### Entries provided
----------------------------------------
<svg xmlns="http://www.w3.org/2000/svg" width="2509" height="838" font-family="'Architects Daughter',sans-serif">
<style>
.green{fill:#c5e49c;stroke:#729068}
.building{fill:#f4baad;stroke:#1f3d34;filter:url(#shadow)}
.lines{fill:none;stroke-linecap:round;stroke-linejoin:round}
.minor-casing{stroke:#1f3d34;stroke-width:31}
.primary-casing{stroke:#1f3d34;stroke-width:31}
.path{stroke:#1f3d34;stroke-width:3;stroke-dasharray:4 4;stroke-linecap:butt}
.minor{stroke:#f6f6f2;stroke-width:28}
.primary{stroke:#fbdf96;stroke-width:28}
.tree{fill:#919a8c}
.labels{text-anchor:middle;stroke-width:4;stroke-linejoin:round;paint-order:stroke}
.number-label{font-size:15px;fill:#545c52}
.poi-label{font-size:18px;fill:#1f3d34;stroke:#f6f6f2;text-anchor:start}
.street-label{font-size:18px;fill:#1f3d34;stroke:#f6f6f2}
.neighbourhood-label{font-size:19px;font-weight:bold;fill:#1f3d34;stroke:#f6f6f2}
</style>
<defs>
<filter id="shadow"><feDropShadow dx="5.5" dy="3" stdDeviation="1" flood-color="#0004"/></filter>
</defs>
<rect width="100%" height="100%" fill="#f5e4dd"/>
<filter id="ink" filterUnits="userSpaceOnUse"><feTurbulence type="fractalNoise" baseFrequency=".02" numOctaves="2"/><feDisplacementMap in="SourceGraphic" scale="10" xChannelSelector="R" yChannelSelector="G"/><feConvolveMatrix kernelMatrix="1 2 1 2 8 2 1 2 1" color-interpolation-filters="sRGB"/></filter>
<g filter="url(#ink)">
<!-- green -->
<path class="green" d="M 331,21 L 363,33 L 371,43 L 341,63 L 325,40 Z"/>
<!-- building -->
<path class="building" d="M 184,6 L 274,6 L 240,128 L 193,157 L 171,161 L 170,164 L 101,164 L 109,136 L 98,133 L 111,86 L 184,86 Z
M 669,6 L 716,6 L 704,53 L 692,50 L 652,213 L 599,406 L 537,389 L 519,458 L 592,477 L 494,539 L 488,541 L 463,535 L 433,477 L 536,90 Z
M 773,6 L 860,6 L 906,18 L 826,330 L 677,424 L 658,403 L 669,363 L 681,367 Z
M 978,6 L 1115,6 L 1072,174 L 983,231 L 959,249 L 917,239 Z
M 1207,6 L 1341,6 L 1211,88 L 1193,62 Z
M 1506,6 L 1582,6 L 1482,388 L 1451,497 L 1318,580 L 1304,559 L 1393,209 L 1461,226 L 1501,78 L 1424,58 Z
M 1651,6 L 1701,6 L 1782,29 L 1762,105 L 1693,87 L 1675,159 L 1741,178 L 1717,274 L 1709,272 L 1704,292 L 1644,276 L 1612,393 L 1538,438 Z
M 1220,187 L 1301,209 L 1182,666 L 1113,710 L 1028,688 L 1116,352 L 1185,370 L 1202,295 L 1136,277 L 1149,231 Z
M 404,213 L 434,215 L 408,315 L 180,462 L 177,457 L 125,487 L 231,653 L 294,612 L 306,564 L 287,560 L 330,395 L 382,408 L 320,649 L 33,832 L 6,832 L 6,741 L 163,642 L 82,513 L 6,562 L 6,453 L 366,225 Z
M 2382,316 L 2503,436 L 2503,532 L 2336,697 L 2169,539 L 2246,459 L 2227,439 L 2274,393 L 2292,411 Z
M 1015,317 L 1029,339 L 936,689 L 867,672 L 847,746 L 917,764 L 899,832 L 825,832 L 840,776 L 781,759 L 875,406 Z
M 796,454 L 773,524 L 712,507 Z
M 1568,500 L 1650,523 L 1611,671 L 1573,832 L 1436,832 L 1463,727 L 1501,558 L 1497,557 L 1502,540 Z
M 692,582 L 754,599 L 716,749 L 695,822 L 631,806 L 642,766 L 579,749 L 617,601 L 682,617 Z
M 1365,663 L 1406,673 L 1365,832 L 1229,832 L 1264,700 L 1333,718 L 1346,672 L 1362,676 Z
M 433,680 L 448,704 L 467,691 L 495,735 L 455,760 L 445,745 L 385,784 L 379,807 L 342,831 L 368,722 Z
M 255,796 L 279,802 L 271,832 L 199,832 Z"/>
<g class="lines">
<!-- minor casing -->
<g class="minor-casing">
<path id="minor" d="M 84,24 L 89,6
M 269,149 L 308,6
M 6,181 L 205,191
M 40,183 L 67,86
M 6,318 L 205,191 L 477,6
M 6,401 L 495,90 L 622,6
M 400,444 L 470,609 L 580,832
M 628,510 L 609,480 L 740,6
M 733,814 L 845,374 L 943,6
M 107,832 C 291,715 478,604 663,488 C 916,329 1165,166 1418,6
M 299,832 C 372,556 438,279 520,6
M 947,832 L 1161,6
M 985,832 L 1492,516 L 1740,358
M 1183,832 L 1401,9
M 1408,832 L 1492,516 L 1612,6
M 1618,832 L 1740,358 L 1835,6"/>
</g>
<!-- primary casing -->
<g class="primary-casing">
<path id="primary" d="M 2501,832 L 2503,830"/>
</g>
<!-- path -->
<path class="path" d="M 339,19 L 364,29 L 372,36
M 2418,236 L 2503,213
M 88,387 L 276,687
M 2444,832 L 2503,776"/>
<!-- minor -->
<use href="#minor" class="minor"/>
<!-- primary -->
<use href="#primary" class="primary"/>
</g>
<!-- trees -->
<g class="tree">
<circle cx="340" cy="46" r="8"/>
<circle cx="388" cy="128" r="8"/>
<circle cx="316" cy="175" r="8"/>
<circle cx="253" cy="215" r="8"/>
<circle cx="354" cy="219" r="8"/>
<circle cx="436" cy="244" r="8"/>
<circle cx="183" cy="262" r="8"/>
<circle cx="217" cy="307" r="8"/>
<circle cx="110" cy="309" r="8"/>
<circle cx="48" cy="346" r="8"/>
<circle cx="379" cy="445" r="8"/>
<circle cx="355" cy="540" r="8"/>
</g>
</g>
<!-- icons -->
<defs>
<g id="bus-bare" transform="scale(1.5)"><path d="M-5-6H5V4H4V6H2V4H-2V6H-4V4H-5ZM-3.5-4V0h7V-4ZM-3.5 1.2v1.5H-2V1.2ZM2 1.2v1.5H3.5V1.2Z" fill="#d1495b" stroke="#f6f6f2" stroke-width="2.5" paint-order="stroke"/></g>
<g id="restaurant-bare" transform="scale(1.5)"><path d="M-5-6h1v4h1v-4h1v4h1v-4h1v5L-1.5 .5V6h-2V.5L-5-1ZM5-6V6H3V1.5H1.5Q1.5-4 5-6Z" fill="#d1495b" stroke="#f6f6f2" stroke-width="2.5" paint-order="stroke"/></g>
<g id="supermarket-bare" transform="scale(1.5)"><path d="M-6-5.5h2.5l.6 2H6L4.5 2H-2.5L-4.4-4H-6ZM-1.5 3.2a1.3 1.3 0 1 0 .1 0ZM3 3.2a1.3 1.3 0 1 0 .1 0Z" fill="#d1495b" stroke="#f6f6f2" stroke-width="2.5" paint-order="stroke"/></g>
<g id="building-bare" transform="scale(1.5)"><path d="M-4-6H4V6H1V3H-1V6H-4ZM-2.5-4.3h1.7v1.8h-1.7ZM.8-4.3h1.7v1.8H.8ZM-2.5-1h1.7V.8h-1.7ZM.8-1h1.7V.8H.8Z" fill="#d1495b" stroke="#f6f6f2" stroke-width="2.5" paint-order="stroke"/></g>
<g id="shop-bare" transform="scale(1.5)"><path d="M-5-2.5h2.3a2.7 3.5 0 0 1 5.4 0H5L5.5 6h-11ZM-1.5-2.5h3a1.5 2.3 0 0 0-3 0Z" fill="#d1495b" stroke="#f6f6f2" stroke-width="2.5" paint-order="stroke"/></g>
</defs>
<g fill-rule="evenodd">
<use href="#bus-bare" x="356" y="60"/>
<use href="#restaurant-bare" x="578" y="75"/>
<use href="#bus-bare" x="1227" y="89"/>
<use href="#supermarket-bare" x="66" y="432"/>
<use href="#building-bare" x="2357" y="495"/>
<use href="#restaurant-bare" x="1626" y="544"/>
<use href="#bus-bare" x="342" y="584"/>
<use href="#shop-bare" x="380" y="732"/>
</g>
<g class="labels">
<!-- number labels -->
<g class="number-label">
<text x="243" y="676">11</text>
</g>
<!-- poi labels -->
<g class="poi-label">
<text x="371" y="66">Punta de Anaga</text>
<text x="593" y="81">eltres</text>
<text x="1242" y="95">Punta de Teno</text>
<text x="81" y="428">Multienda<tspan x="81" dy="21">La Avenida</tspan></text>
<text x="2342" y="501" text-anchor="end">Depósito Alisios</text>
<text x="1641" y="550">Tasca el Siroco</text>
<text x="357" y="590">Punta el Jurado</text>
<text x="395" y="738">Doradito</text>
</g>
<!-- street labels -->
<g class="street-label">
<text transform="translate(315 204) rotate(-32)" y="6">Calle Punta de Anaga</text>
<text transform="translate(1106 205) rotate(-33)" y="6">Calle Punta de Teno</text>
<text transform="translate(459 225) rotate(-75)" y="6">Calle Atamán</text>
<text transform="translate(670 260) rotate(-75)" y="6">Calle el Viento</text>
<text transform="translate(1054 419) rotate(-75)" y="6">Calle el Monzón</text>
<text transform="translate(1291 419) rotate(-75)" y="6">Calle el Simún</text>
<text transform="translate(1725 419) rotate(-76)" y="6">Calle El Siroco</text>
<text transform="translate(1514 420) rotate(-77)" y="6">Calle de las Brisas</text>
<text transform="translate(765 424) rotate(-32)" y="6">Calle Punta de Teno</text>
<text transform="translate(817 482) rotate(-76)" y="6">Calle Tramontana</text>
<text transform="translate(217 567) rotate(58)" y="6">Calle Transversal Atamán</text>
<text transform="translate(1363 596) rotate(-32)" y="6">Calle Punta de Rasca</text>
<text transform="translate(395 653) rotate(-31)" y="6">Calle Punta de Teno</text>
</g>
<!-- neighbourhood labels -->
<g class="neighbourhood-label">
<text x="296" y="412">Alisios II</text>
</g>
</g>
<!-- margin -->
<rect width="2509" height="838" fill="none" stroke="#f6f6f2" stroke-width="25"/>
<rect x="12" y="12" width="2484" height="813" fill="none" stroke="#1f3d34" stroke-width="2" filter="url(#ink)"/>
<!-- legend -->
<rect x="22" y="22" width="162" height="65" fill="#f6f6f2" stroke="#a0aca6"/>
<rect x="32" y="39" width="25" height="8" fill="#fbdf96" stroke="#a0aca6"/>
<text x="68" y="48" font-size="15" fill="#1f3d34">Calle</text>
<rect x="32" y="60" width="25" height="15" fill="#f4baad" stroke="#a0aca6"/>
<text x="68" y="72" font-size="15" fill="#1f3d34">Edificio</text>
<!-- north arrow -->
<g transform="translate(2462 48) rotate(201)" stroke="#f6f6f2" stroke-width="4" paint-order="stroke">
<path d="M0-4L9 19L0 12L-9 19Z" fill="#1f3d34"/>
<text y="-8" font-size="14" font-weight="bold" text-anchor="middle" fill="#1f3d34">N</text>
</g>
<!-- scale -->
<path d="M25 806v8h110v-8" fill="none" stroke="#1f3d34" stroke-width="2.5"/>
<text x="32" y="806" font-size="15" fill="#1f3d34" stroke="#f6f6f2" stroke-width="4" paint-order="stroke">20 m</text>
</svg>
----------------------------------------
### Requirement
Your answer should consist only of the count of lines in the data that contain "middle".

### Solution to this exercise
2